What is RESA in Aviation? (Runway End Safety Area)

In aviation, the term “Runway End Safety Area” (RESA) refers to a designated area beyond the runway thresholds that provides an additional margin of safety in the event of an aircraft runway overrun or undershoot. RESA is an important aspect of airport design and plays a crucial role in mitigating the potential risks associated with runway accidents.

The Importance of Runway End Safety Area

The main purpose of a Runway End Safety Area is to provide a clear, obstacle-free zone for an aircraft in case it fails to stop or land within the confines of the runway surface. It acts as a buffer zone to help decelerate and safely stop an aircraft that has overrun the runway. The RESA is designed to be wide enough to accommodate an aircraft and minimize the likelihood of injury to passengers or significant damage to the aircraft itself.

According to the International Civil Aviation Organization (ICAO), the recommended minimum length for a RESA is 90 meters (295 feet) at the end of paved runways and 240 meters (787 feet) at the end of unpaved runways. This length is considered adequate to reduce the risks associated with runway overruns or undershoots. However, it’s important to note that different countries may have their own regulations and standards regarding RESA length and design.

Runway end safety areas are particularly critical for runways located near bodies of water, deep ravines, or areas with hazardous obstacles. They provide a measure of protection in scenarios where an aircraft loses control during landing or takeoff and veers off the runway surface. Without a RESA, the consequences of such incidents could be catastrophic.

A key factor in the design and positioning of RESAs is the runway’s approach slope. A proper RESA should be situated in a way that allows an aircraft to safely decelerate without encountering any undue obstacles. The slope of the RESA must not exceed a certain gradient to ensure that it does not compromise the aircraft’s ability to come to a controlled stop.

The Design and Characteristics of RESAs

Runway end safety areas are designed with specific characteristics to ensure their efficiency in protecting aircraft and passengers during runway overruns or undershoots. Some key features of RESAs include:

1. Length and Width: As mentioned earlier, the recommended length of a RESA is 90 meters (295 feet). However, it should be noted that longer RESAs provide enhanced safety margins. The width of a RESA depends on various factors, including the runway’s width, visibility conditions, and approach slope.

2. Surface Material: The surface of a RESA is usually made of natural materials, such as soil or grass. This allows for better deceleration and minimizes the potential for structural damage to the aircraft. However, paved RESAs are becoming more common, especially in areas with challenging terrain or high traffic volume.

3. Grading and Drainage: RESAs are designed to have a smooth grading, allowing for effective deceleration without causing abrupt changes in momentum. They also incorporate proper drainage systems to prevent the accumulation of water or debris, which could affect the aircraft’s performance during a runway overrun.

4. Markings and Lighting: To enhance visibility and awareness, RESAs may be marked with appropriate signage and lighting. These may include yellow chevrons, which indicate the beginning of the RESA, and edge lights to outline the area’s boundaries. Clear markings help pilots and ground personnel recognize the RESA and make informed decisions during emergency situations.

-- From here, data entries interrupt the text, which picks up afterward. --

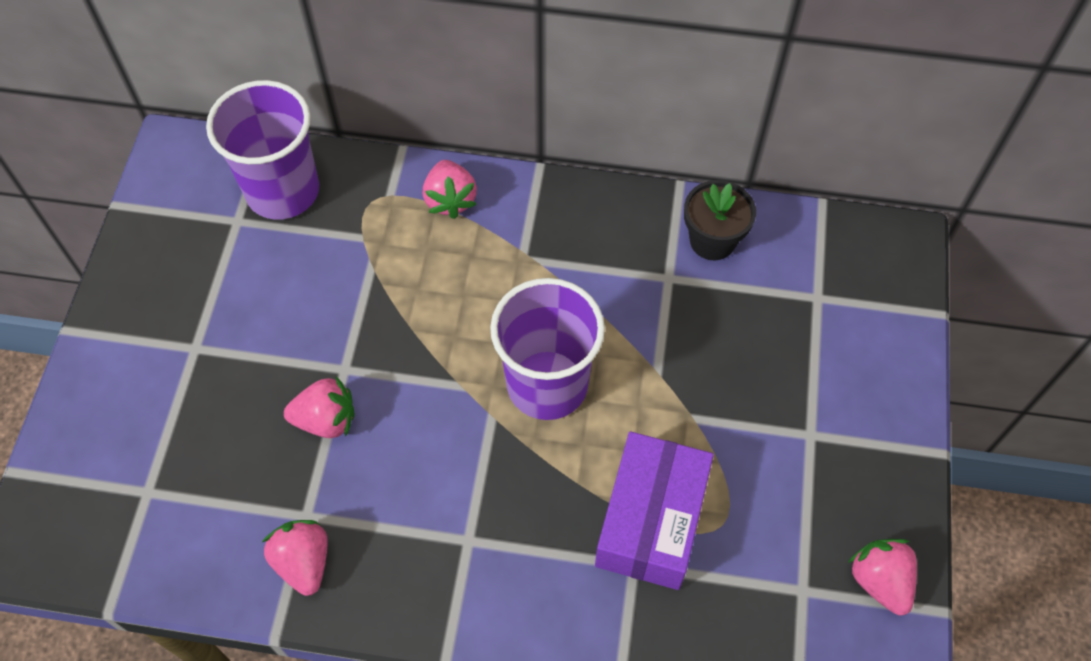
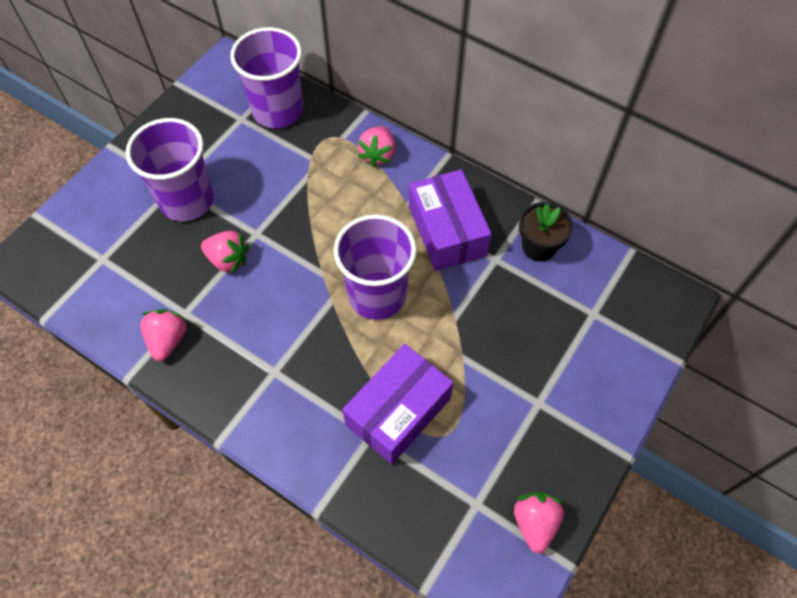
camera: 25 degrees right, 0 degrees up
(223, 363) = (187, 200): none -> purple cup
(590, 265) = (447, 231): none -> purple box

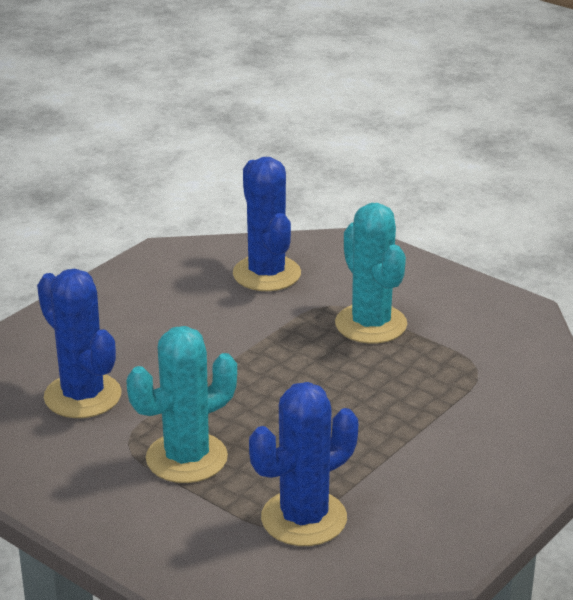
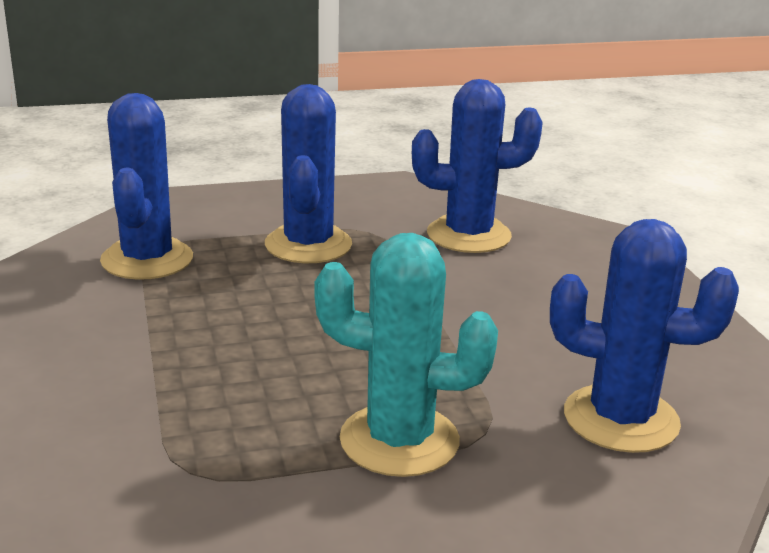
camera: 125 degrees right, 5 degrees down
(186, 458) = (308, 245): turquoise cactus -> blue cactus

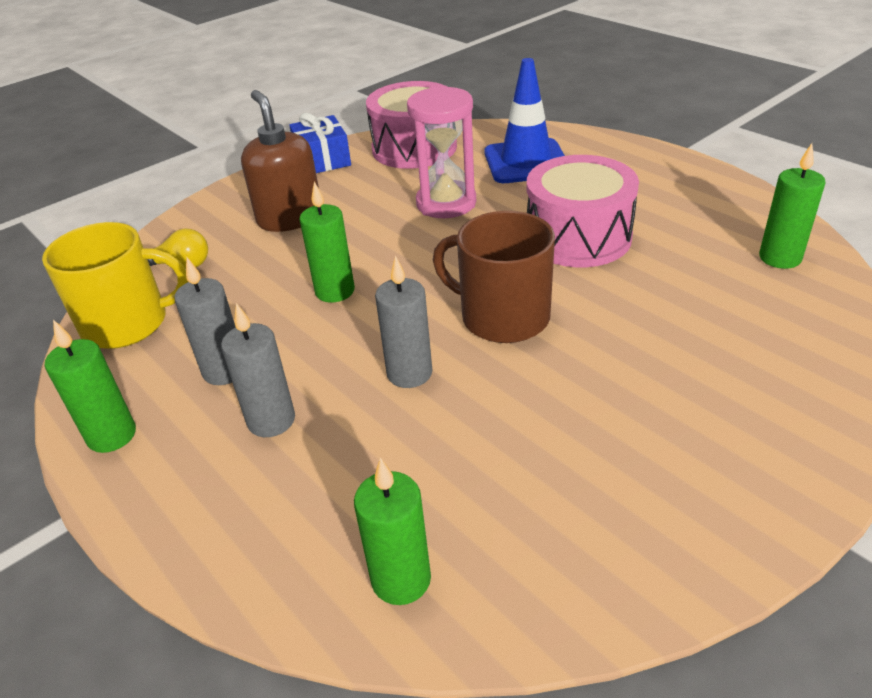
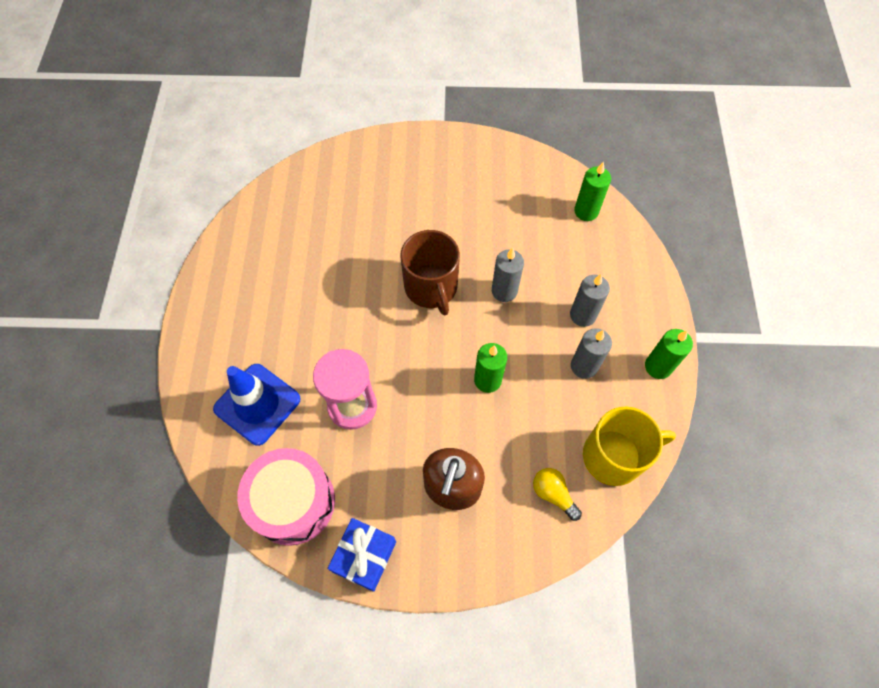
camera: 140 degrees left, 25 degrees up
(128, 323) = (614, 456): yellow mug -> yellow mug turned 135 degrees clockwise
(578, 237) = (330, 306): pink drum -> none
(780, 258) = (276, 212): green candle -> none

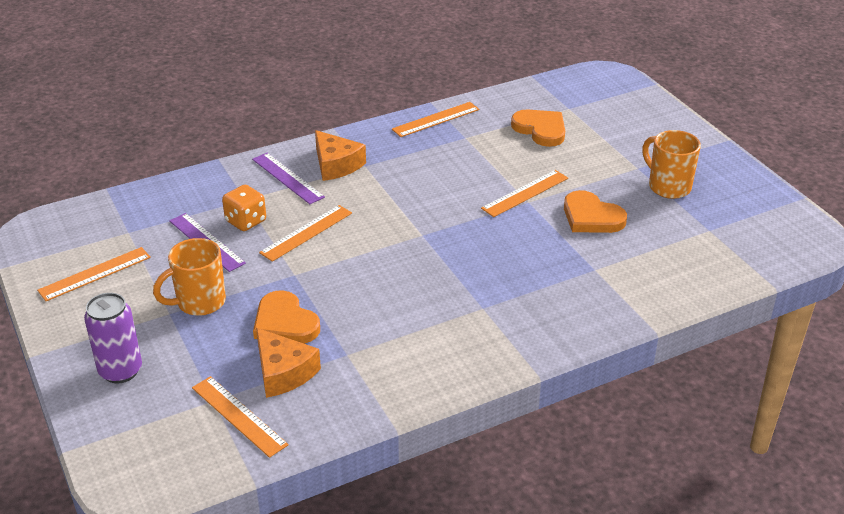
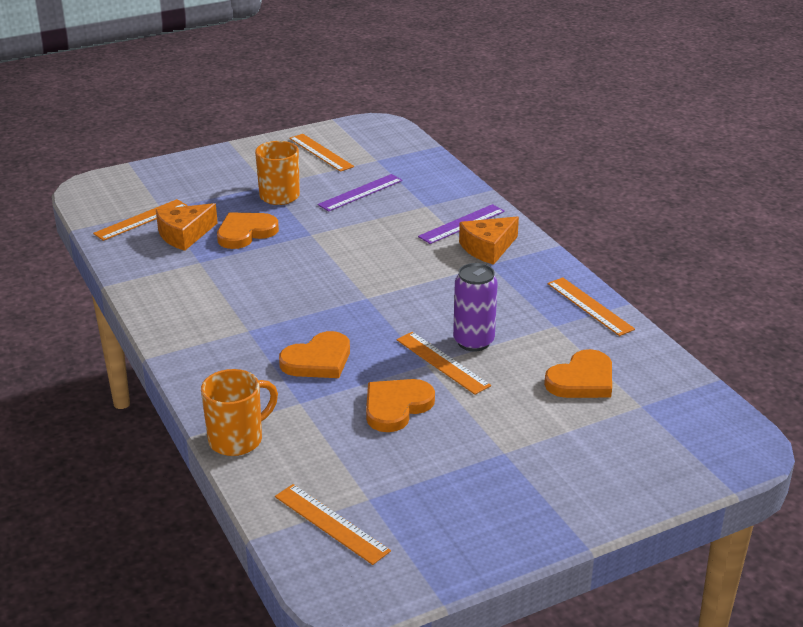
camera: 90 degrees right, 5 degrees down
(120, 371) = (203, 172): purple can -> purple can (473, 342)
(246, 221) = (390, 208): orange dice -> none
(306, 233) = (372, 237): orange ruler -> orange ruler (331, 523)
(529, 261) = (318, 360): none -> orange heart
(668, 186) = (462, 474): orange mug -> orange mug (237, 439)

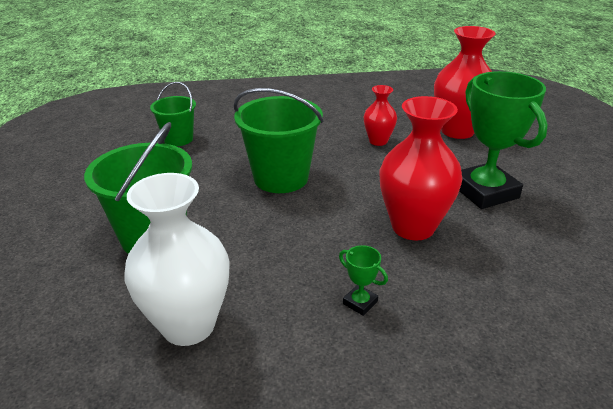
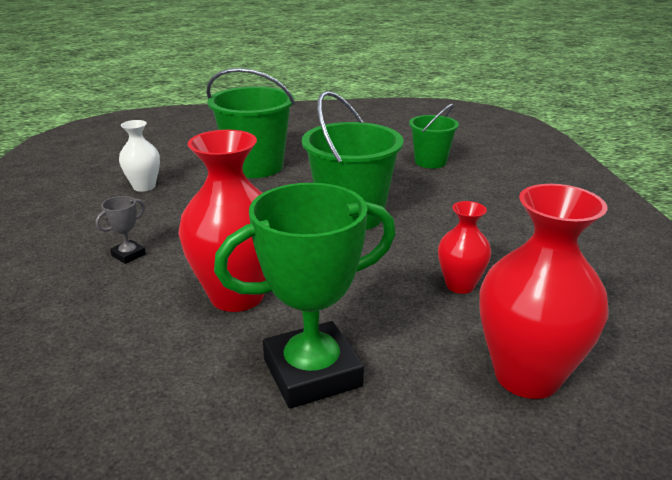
camera: 90 degrees right, 5 degrees down
(188, 325) = (144, 187): white vase -> white vase, size x0.54
(360, 303) = (128, 255): green trophy -> grey trophy

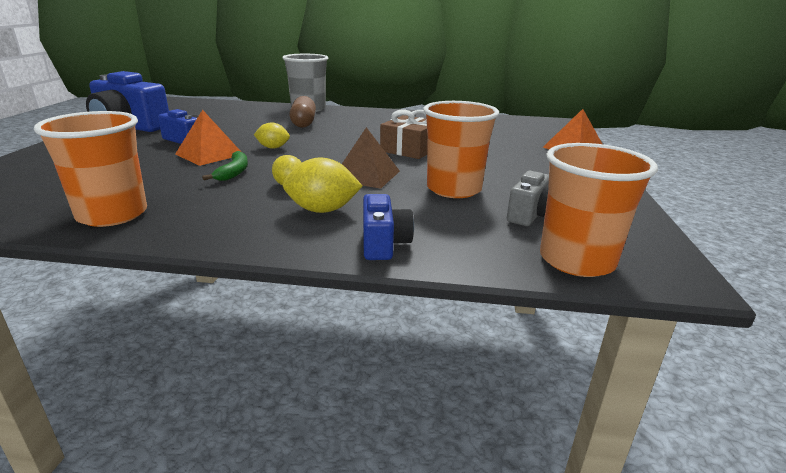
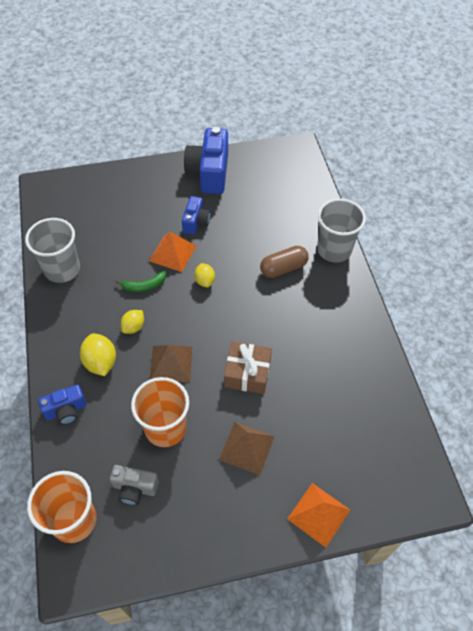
camera: 70 degrees right, 30 degrees up
(112, 214) = (62, 269): orange cup -> grey cup
(497, 161) = (247, 448): none -> brown pyramid

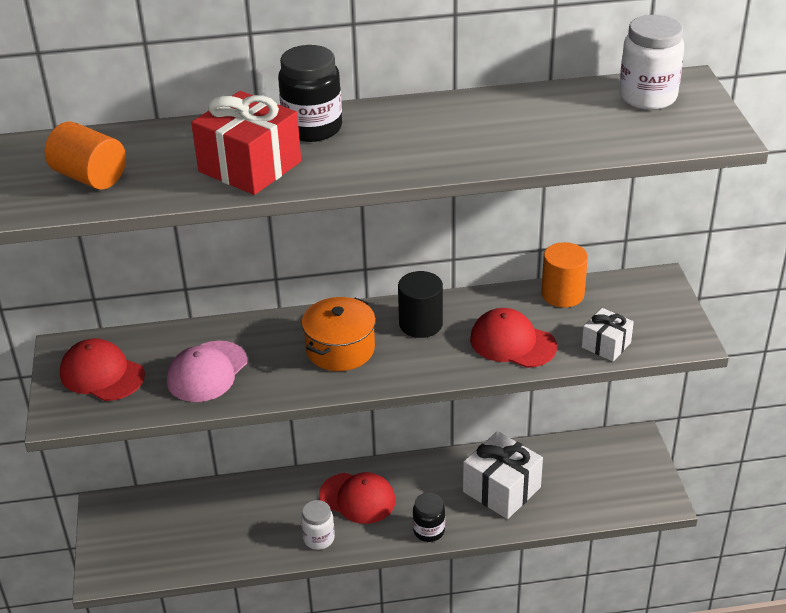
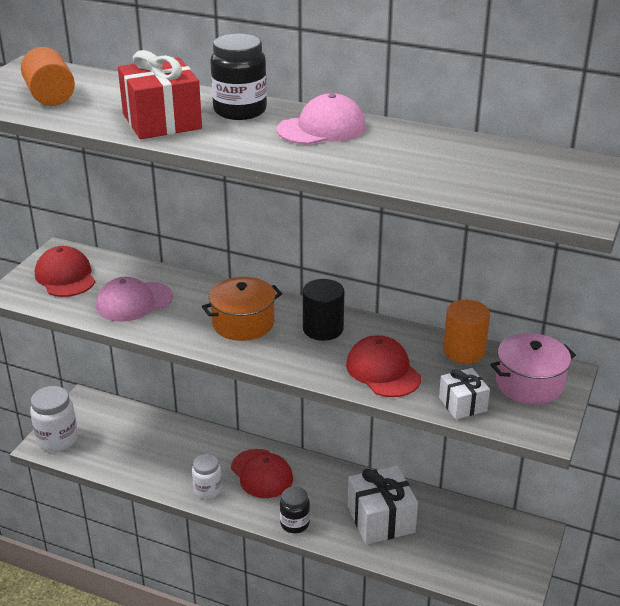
camera: 30 degrees right, 5 degrees down
(414, 122) = (322, 128): none -> pink cap
(641, 303) = (529, 384): none -> pink pot
(647, 97) = (547, 166): white jar -> white jar (57, 439)

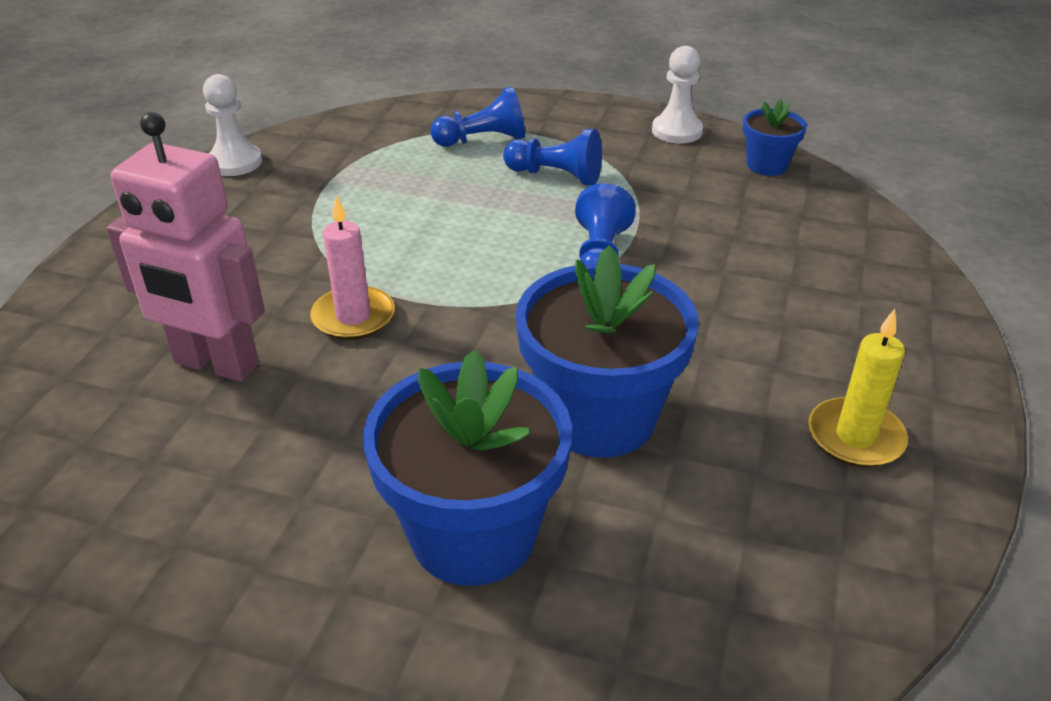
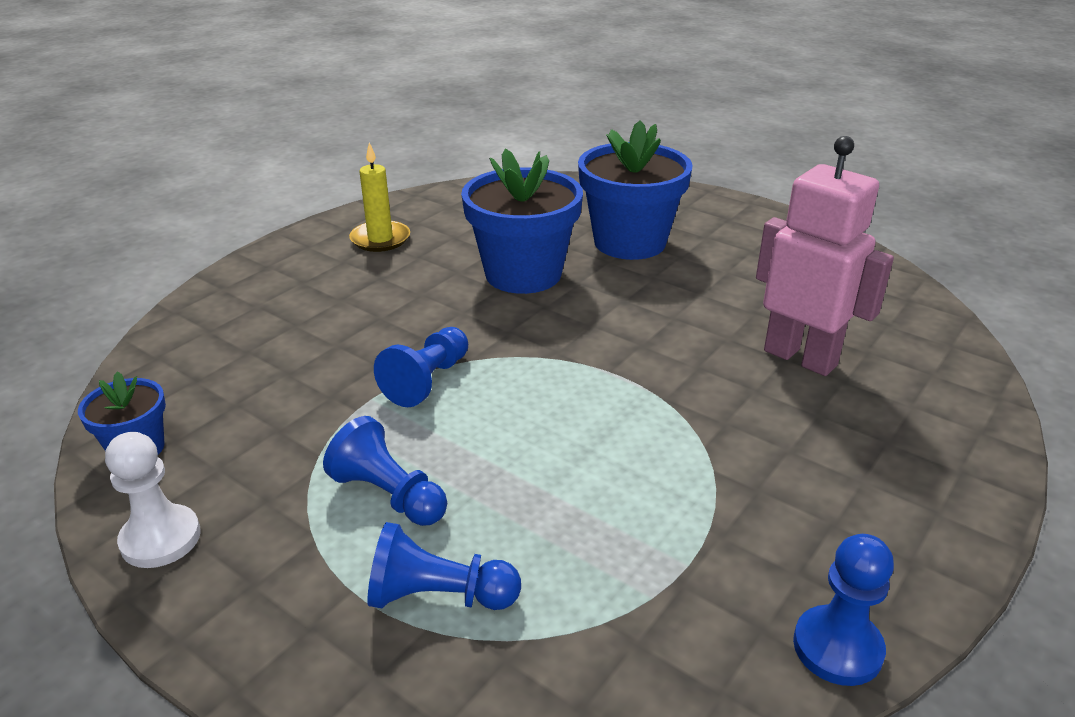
camera: 160 degrees left, 5 degrees down
(235, 162) = (837, 648): white pawn -> blue pawn
(353, 317) = (680, 372): pink candle -> none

Runway End Safety Areas (RESAs) are an essential component of aviation infrastructure. They provide an additional margin of safety, reducing the risks associated with runway overruns or undershoots. A properly designed and maintained RESA can effectively protect aircraft and passengers, minimizing the likelihood of severe accidents or injuries.

As aviation continues to evolve, RESA standards and regulations will also evolve, keeping pace with technological advancements and best practices. It is essential for airport authorities and aviation organizations to prioritize runway safety and invest in the design and maintenance of RESAs to ensure the highest level of safety for all stakeholders involved.